Repeat the records verbatim and leave the pictures out of your copy.

(Dataset items)
++++++++++

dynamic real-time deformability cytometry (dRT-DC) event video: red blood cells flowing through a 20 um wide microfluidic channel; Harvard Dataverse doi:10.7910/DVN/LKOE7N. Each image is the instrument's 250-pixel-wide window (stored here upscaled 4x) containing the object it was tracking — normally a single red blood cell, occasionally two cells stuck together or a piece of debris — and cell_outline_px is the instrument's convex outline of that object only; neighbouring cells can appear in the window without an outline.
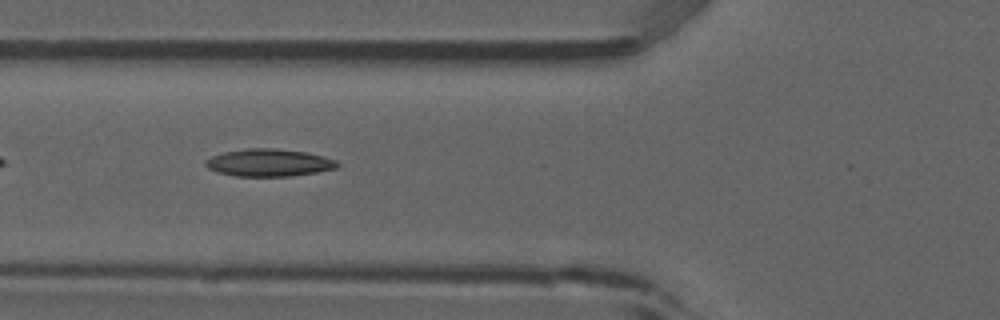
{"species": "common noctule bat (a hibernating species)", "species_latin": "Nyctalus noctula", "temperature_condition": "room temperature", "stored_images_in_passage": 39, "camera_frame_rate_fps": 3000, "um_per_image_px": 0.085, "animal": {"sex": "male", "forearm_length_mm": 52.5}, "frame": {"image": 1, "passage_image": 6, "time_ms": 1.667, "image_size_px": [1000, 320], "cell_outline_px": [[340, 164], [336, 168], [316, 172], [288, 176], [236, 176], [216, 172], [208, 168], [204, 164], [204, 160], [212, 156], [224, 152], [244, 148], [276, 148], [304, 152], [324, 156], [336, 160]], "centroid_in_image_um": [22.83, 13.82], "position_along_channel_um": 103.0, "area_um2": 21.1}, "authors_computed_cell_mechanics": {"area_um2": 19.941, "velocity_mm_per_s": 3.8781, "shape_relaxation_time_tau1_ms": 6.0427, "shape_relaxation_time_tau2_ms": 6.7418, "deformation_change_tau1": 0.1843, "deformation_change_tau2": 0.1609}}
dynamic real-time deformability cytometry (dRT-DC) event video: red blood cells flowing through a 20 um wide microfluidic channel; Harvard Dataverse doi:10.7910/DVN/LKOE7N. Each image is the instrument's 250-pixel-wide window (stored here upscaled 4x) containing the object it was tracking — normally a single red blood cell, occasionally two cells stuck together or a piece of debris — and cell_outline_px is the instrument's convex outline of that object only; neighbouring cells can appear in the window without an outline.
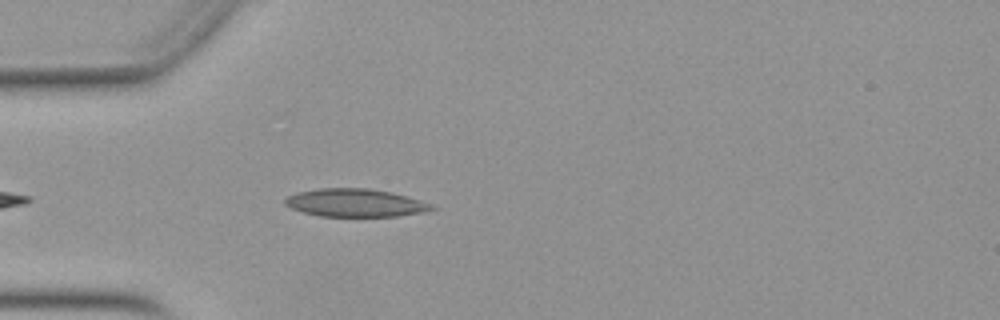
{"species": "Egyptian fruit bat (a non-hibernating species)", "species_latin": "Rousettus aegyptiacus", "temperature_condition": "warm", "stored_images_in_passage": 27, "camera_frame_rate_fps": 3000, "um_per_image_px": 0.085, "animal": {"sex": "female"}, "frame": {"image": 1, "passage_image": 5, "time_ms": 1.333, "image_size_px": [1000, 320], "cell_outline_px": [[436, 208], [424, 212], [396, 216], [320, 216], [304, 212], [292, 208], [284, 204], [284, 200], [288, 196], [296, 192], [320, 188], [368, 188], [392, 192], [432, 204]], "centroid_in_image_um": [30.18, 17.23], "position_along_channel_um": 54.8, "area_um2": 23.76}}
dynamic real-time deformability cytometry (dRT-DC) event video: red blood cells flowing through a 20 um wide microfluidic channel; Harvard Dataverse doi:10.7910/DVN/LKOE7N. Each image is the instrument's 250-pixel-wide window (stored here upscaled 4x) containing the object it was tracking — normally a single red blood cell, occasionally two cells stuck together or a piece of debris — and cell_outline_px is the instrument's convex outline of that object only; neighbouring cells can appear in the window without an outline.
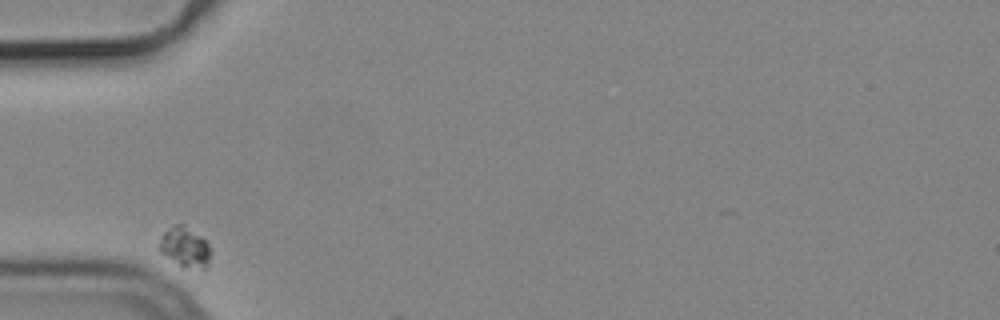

++++++++++

■ Exercise answer ■
dynamic real-time deformability cytometry (dRT-DC) event video: red blood cells flowing through a 20 um wide microfluidic channel; Harvard Dataverse doi:10.7910/DVN/LKOE7N. Each image is the instrument's 250-pixel-wide window (stored here upscaled 4x) containing the object it was tracking — normally a single red blood cell, occasionally two cells stuck together or a piece of debris — and cell_outline_px is the instrument's convex outline of that object only; neighbouring cells can appear in the window without an outline.
{"species": "common noctule bat (a hibernating species)", "species_latin": "Nyctalus noctula", "temperature_condition": "room temperature", "stored_images_in_passage": 39, "camera_frame_rate_fps": 3000, "um_per_image_px": 0.085, "animal": {"sex": "male", "forearm_length_mm": 52.5}, "frame": {"image": 1, "passage_image": 6, "time_ms": 1.667, "image_size_px": [1000, 320], "cell_outline_px": [[340, 164], [336, 168], [316, 172], [288, 176], [236, 176], [216, 172], [208, 168], [204, 164], [204, 160], [212, 156], [224, 152], [244, 148], [276, 148], [304, 152], [324, 156], [336, 160]], "centroid_in_image_um": [22.83, 13.82], "position_along_channel_um": 103.0, "area_um2": 21.1}, "authors_computed_cell_mechanics": {"area_um2": 19.941, "velocity_mm_per_s": 3.8781, "shape_relaxation_time_tau1_ms": 6.0427, "shape_relaxation_time_tau2_ms": 6.7418, "deformation_change_tau1": 0.1843, "deformation_change_tau2": 0.1609}}
dynamic real-time deformability cytometry (dRT-DC) event video: red blood cells flowing through a 20 um wide microfluidic channel; Harvard Dataverse doi:10.7910/DVN/LKOE7N. Each image is the instrument's 250-pixel-wide window (stored here upscaled 4x) containing the object it was tracking — normally a single red blood cell, occasionally two cells stuck together or a piece of debris — and cell_outline_px is the instrument's convex outline of that object only; neighbouring cells can appear in the window without an outline.
{"species": "Egyptian fruit bat (a non-hibernating species)", "species_latin": "Rousettus aegyptiacus", "temperature_condition": "warm", "stored_images_in_passage": 27, "camera_frame_rate_fps": 3000, "um_per_image_px": 0.085, "animal": {"sex": "female"}, "frame": {"image": 1, "passage_image": 5, "time_ms": 1.333, "image_size_px": [1000, 320], "cell_outline_px": [[436, 208], [424, 212], [396, 216], [320, 216], [304, 212], [292, 208], [284, 204], [284, 200], [288, 196], [296, 192], [320, 188], [368, 188], [392, 192], [432, 204]], "centroid_in_image_um": [30.18, 17.23], "position_along_channel_um": 54.8, "area_um2": 23.76}}
dynamic real-time deformability cytometry (dRT-DC) event video: red blood cells flowing through a 20 um wide microfluidic channel; Harvard Dataverse doi:10.7910/DVN/LKOE7N. Each image is the instrument's 250-pixel-wide window (stored here upscaled 4x) containing the object it was tracking — normally a single red blood cell, occasionally two cells stuck together or a piece of debris — and cell_outline_px is the instrument's convex outline of that object only; neighbouring cells can appear in the window without an outline.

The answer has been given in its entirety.